The truth is that this is a spiteful and anti-democratic measure that should have no place in a Government of Wales Bill and may not even survive a challenge under human rights legislation. In December, the Secretary of State boldly asserted that, in his view, the Bill would settle the constitutional question in Wales. In his own words:
"What I hope this will do is settle for a generationif not morethe whole constitutional obsession we have in Wales about the powers and status of the Assembly".
He knows that the Bill as drafted will do no such thing. Rather than settle the constitutional question, it simply leaves it wide open.
The Bill offers little prospect of long-term constitutional stability. It proposes a hybrid system of enhanced legislative powers that weakens Parliament and the role of Welsh MPs, while fundamentally changing the 1998 devolution settlement without giving the people of Wales a vote or a voice. Further, it seeks to rig the electoral system to the partisan advantage of the Labour Party.

§ Provided data

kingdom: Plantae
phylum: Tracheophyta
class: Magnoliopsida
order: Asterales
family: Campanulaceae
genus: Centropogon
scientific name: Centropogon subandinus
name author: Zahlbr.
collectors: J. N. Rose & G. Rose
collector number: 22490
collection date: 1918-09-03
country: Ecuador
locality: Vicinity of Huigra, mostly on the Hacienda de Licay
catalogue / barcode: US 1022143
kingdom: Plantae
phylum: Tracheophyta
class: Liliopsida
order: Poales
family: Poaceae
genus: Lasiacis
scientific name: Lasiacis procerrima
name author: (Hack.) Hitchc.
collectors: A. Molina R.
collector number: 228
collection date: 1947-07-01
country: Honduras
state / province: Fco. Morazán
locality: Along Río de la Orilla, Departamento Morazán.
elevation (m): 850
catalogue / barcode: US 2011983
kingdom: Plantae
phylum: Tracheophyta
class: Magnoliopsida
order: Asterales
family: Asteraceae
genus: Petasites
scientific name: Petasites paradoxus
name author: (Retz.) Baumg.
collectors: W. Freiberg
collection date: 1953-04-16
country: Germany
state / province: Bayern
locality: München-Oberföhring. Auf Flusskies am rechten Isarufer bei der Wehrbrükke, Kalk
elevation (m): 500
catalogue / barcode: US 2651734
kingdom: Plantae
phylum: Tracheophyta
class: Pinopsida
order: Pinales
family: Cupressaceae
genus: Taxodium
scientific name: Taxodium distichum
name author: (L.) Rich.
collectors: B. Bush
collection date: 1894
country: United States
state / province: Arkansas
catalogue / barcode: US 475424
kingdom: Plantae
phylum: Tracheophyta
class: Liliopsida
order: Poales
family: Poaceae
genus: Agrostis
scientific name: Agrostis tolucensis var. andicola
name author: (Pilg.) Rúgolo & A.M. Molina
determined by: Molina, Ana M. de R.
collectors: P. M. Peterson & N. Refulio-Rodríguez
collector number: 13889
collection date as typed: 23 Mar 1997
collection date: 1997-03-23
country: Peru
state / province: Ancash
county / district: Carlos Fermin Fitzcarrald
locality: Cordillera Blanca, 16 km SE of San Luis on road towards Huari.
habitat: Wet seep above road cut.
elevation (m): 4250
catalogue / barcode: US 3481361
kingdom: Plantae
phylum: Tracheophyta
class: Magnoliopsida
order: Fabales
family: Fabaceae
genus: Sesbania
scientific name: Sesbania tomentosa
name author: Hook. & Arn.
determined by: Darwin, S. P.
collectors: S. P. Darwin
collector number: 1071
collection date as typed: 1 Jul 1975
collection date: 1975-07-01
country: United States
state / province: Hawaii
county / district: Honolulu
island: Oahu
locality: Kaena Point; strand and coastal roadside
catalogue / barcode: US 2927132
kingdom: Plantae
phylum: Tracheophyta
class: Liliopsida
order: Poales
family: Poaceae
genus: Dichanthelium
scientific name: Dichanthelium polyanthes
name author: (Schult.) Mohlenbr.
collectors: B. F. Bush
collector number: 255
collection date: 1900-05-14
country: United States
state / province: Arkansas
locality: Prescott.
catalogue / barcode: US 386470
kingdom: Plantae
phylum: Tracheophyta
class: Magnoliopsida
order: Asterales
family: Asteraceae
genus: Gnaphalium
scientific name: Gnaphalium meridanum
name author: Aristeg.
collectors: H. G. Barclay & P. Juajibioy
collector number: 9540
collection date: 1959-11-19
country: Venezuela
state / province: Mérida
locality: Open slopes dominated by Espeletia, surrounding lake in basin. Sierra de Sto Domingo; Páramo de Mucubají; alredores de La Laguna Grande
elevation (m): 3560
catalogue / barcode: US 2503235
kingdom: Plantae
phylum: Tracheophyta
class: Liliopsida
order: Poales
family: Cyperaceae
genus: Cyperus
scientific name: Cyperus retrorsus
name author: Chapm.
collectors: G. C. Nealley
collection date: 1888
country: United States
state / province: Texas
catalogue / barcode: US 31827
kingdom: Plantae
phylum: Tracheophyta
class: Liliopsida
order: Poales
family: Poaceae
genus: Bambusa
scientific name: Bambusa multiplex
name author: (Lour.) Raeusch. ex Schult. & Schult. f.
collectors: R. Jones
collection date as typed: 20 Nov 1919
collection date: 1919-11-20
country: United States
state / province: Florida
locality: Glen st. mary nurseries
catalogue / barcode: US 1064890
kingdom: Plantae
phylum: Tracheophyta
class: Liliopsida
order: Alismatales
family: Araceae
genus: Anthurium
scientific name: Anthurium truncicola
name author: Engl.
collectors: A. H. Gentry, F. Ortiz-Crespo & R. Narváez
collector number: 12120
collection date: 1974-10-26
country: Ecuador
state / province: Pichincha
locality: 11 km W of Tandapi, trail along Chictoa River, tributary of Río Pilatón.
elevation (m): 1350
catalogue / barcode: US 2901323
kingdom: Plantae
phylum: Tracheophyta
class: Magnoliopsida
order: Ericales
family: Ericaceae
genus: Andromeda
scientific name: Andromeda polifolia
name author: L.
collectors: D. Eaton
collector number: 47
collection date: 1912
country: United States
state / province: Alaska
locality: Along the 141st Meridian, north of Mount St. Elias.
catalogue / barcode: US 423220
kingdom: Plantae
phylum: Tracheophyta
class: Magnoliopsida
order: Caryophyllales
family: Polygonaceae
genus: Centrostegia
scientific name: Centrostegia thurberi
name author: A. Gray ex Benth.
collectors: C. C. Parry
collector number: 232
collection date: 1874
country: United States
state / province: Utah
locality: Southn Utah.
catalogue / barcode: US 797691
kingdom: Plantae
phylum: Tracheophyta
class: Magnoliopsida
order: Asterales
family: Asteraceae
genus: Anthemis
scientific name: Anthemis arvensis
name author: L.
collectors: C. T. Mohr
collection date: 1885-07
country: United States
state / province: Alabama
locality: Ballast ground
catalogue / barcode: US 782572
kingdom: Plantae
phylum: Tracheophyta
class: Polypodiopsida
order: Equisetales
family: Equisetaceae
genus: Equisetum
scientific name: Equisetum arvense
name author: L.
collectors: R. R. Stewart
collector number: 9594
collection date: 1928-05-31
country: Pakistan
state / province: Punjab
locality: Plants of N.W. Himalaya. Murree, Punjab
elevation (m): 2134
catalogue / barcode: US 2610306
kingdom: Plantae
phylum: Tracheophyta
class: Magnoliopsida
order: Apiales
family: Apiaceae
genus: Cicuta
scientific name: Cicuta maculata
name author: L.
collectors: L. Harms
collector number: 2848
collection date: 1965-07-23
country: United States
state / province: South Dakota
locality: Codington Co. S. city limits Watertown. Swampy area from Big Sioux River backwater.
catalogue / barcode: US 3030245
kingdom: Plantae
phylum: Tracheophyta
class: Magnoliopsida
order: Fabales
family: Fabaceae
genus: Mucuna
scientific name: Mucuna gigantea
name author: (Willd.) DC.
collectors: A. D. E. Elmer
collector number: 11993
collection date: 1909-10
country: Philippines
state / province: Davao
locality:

§ Objectives
(1) Condense the paragraph of the Government of Wales Bill excerpt that begins "The Bill offers little prospect" into a short bulleted list that keeps its main facts.
(2) Reproduce the Government of Wales Bill excerpt word for word, starting at "He knows that" and ending at "the Labour Party.".
(3) Carry on the Government of Wales Bill excerpt from the point where it stops.

§ Outputs for the tasks
(1)
- The Bill offers little hope of long-term constitutional stability.
- It proposes a hybrid system of enhanced legislative powers that weakens Parliament and the role of Welsh MPs.
- It fundamentally changes the 1998 devolution settlement without giving the people of Wales a vote or a voice.
- It seeks to rig the electoral system to benefit the Labour Party.

(2)
He knows that the Bill as drafted will do no such thing. Rather than settle the constitutional question, it simply leaves it wide open.
The Bill offers little prospect of long-term constitutional stability. It proposes a hybrid system of enhanced legislative powers that weakens Parliament and the role of Welsh MPs, while fundamentally changing the 1998 devolution settlement without giving the people of Wales a vote or a voice. Further, it seeks to rig the electoral system to the partisan advantage of the Labour Party.

(3)
If the Government thought that the time has come to make further devolution to Wales, the honest way of going about it would be to consult the people of Wales now, through a referendum, and not wait until some intermediate point along the path, by which time important changes will have been introduced under the guise of this Bill. The Secretary of State had the opportunity to improve the operations of the Assembly simply by separating the Assembly Government from the Assembly Members. Instead, I am afraid that he has chosen to pursue his political interests at the same time, jeopardising the legislation and compromising the people of Wales by adding provisions for partisan, party purposes. I am sorry that he has made that choice.
We have had no choice but to table a reasoned amendment, and I ask the House to support it in the Lobby tonight. I will not vote against Second Reading if a vote is called because there are elements of the Bill that we Conservatives support, but because the Secretary of State has chosen to include partisan, party proposals, I had no choice but to table a reasoned amendment and to include it in the Order Paper. I ask my hon. Friends to vote with me on it.